Working from the records below, repeat exactly the lines starting at the line that contains "50: (706, 369, 0.87)" and ending at the line that contains "2: (700, 286, 1.36)", inclusive.

---------------

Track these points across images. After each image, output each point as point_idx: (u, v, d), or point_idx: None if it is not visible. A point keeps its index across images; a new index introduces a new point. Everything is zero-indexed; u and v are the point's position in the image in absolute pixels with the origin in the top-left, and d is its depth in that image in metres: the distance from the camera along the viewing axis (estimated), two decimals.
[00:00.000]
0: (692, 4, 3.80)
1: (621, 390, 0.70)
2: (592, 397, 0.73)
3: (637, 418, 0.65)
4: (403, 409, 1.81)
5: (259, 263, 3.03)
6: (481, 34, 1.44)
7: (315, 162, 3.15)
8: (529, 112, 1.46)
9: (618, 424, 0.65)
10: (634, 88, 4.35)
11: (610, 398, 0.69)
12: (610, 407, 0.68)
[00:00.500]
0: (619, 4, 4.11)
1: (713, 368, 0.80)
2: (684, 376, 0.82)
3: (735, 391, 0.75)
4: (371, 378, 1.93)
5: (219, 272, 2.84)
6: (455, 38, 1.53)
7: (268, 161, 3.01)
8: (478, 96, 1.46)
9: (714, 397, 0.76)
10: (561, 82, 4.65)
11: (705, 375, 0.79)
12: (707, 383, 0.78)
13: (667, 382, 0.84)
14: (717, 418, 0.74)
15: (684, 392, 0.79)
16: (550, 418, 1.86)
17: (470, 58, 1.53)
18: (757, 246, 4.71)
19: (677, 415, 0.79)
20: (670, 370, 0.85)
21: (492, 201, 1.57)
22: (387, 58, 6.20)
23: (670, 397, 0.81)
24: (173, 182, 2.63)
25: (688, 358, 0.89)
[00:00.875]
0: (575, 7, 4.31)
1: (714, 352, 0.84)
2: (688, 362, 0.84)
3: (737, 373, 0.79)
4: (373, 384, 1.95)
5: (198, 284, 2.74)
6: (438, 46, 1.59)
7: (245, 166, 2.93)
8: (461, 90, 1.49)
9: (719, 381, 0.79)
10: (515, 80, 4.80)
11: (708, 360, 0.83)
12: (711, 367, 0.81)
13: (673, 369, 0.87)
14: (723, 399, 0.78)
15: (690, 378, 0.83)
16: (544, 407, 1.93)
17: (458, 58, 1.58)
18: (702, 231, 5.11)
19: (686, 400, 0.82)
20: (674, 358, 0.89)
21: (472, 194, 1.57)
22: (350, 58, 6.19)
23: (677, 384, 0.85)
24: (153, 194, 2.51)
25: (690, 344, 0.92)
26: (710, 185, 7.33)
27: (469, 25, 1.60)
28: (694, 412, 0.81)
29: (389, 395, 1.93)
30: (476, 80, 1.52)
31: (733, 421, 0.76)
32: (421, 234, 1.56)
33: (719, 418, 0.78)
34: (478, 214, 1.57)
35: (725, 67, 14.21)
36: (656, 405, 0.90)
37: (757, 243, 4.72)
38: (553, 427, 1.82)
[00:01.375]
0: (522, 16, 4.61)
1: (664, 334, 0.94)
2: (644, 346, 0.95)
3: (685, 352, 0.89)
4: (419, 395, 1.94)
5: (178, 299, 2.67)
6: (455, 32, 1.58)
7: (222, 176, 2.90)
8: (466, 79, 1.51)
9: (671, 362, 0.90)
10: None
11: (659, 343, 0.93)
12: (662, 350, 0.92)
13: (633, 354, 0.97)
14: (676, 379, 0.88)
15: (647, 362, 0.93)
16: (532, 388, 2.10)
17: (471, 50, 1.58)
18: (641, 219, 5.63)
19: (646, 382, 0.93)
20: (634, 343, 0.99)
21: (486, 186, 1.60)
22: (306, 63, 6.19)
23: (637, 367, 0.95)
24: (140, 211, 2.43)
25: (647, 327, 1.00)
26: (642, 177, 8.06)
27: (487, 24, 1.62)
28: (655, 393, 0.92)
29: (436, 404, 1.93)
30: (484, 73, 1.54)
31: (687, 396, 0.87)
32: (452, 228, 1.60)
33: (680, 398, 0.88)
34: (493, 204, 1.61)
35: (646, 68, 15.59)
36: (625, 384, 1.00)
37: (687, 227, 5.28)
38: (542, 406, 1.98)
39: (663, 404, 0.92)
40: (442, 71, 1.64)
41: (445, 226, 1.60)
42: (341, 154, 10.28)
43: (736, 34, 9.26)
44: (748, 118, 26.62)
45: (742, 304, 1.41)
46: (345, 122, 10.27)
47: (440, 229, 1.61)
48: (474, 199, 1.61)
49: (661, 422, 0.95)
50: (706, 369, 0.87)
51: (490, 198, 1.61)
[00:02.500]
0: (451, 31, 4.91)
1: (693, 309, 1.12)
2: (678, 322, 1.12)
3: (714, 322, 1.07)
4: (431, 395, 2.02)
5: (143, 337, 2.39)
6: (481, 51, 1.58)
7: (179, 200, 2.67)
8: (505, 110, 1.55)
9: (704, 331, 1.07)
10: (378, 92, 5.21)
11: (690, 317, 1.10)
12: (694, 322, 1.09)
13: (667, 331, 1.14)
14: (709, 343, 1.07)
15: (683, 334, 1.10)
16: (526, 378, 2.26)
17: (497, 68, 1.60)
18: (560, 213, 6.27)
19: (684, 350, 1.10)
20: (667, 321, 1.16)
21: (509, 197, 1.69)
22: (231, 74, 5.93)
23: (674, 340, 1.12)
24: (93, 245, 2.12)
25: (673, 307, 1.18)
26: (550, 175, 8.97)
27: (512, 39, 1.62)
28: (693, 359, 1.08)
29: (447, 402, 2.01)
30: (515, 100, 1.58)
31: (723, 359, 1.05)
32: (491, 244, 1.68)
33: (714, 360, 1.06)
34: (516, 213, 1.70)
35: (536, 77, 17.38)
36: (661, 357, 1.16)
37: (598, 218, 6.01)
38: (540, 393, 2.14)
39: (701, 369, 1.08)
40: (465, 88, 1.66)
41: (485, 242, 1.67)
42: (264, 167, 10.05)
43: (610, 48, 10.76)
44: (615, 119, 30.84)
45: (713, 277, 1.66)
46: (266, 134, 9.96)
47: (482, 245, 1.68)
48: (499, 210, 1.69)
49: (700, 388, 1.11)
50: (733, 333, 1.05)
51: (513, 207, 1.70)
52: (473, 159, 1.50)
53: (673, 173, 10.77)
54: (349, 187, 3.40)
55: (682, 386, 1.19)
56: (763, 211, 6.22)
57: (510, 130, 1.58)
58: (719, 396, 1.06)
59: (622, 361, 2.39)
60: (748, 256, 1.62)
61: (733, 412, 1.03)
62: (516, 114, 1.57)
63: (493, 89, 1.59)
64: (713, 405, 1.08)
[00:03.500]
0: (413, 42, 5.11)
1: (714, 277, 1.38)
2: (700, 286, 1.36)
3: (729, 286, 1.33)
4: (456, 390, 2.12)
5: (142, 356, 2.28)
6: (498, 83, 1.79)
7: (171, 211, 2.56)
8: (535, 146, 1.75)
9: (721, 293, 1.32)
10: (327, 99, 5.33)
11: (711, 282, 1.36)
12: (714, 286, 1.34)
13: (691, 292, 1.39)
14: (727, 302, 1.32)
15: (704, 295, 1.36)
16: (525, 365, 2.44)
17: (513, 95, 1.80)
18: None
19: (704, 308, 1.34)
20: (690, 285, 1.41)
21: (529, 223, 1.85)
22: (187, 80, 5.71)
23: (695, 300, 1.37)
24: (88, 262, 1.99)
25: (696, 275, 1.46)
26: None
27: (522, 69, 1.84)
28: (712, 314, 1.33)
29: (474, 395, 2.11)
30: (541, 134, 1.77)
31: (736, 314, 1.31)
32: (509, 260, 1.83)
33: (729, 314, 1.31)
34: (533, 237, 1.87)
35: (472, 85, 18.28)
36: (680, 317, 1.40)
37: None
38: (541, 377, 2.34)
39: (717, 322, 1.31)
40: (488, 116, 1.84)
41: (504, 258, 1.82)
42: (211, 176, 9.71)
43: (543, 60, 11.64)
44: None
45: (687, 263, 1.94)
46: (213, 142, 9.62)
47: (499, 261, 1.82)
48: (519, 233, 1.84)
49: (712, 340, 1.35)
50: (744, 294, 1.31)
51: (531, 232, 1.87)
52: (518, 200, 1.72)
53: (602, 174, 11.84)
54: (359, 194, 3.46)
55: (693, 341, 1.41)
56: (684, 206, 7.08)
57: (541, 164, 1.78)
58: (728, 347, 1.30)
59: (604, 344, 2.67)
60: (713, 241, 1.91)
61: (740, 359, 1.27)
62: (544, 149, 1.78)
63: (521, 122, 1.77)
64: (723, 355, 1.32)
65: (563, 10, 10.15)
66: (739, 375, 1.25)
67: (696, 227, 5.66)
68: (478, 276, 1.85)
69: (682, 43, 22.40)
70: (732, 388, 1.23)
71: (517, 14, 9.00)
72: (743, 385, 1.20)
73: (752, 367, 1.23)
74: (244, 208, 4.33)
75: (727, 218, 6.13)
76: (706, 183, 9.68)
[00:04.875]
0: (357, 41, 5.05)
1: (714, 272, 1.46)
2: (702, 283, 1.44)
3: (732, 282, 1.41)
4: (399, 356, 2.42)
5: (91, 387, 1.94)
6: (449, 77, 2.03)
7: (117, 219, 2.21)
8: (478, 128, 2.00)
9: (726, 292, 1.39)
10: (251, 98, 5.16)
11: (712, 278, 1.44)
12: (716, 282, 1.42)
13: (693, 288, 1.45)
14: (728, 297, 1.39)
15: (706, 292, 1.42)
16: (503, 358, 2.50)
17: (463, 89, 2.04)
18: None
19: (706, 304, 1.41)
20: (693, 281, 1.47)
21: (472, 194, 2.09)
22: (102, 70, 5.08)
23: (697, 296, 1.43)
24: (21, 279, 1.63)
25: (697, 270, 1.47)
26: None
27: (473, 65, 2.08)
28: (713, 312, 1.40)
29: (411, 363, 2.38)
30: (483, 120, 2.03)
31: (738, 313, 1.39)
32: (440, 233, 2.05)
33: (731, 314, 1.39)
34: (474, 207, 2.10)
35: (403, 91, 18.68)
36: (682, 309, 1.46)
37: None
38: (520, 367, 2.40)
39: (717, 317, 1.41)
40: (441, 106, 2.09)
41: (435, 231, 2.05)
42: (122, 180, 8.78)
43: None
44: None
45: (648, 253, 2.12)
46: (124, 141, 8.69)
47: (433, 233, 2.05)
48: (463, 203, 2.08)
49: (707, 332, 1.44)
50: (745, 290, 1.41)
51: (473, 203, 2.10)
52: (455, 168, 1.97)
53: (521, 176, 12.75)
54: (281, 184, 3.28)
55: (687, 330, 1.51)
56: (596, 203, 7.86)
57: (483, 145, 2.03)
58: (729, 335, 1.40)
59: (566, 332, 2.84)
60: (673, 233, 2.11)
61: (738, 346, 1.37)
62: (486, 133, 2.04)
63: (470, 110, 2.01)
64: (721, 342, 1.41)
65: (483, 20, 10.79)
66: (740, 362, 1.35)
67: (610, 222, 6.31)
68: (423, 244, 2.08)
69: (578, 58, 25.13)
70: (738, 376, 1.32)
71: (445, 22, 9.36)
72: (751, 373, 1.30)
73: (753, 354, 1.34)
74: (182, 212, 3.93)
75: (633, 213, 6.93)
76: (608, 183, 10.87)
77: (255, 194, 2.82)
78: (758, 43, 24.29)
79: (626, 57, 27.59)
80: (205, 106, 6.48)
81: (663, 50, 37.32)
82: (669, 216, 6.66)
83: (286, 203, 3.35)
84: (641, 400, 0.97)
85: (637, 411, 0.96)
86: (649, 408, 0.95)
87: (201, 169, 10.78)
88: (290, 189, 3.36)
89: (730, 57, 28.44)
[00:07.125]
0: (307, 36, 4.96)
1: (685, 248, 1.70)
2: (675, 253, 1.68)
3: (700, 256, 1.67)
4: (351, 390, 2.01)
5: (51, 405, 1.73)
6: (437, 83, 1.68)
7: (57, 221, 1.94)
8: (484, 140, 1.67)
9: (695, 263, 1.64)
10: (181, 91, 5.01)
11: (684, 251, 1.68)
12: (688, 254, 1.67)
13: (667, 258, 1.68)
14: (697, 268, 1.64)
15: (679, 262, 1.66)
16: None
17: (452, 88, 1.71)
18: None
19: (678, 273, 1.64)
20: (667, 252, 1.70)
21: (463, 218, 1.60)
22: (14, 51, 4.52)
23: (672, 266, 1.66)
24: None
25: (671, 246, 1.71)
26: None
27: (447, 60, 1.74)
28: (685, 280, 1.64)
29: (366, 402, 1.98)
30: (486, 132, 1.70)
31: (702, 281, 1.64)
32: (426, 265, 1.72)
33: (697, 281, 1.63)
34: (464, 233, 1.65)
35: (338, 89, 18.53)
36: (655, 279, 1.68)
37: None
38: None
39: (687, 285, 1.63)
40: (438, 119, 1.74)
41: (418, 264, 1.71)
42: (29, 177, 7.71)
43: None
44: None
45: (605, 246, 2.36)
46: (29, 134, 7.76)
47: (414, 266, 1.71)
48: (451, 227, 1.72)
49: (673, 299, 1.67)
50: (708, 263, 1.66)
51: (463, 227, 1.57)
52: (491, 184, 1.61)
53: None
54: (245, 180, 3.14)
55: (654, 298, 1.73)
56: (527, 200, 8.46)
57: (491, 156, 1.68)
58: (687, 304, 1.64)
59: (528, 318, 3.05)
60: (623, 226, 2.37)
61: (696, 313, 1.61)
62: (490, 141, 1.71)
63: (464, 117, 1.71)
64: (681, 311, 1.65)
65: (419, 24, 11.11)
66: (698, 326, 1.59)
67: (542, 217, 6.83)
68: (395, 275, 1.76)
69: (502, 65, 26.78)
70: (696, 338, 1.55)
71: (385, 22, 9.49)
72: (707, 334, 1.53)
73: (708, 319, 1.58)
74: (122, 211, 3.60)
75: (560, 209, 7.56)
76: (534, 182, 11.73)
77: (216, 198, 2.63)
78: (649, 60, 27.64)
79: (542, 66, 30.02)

---------------

| Solution for this task |
50: (706, 369, 0.87)
51: (490, 198, 1.61)
[00:02.500]
0: (451, 31, 4.91)
1: (693, 309, 1.12)
2: (678, 322, 1.12)
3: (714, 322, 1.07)
4: (431, 395, 2.02)
5: (143, 337, 2.39)
6: (481, 51, 1.58)
7: (179, 200, 2.67)
8: (505, 110, 1.55)
9: (704, 331, 1.07)
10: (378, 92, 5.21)
11: (690, 317, 1.10)
12: (694, 322, 1.09)
13: (667, 331, 1.14)
14: (709, 343, 1.07)
15: (683, 334, 1.10)
16: (526, 378, 2.26)
17: (497, 68, 1.60)
18: (560, 213, 6.27)
19: (684, 350, 1.10)
20: (667, 321, 1.16)
21: (509, 197, 1.69)
22: (231, 74, 5.93)
23: (674, 340, 1.12)
24: (93, 245, 2.12)
25: (673, 307, 1.18)
26: (550, 175, 8.97)
27: (512, 39, 1.62)
28: (693, 359, 1.08)
29: (447, 402, 2.01)
30: (515, 100, 1.58)
31: (723, 359, 1.05)
32: (491, 244, 1.68)
33: (714, 360, 1.06)
34: (516, 213, 1.70)
35: (536, 77, 17.38)
36: (661, 357, 1.16)
37: (598, 218, 6.01)
38: (540, 393, 2.14)
39: (701, 369, 1.08)
40: (465, 88, 1.66)
41: (485, 242, 1.67)
42: (264, 167, 10.05)
43: (610, 48, 10.76)
44: (615, 119, 30.84)
45: (713, 277, 1.66)
46: (266, 134, 9.96)
47: (482, 245, 1.68)
48: (499, 210, 1.69)
49: (700, 388, 1.11)
50: (733, 333, 1.05)
51: (513, 207, 1.70)
52: (473, 159, 1.50)
53: (673, 173, 10.77)
54: (349, 187, 3.40)
55: (682, 386, 1.19)
56: (763, 211, 6.22)
57: (510, 130, 1.58)
58: (719, 396, 1.06)
59: (622, 361, 2.39)
60: (748, 256, 1.62)
61: (733, 412, 1.03)
62: (516, 114, 1.57)
63: (493, 89, 1.59)
64: (713, 405, 1.08)
[00:03.500]
0: (413, 42, 5.11)
1: (714, 277, 1.38)
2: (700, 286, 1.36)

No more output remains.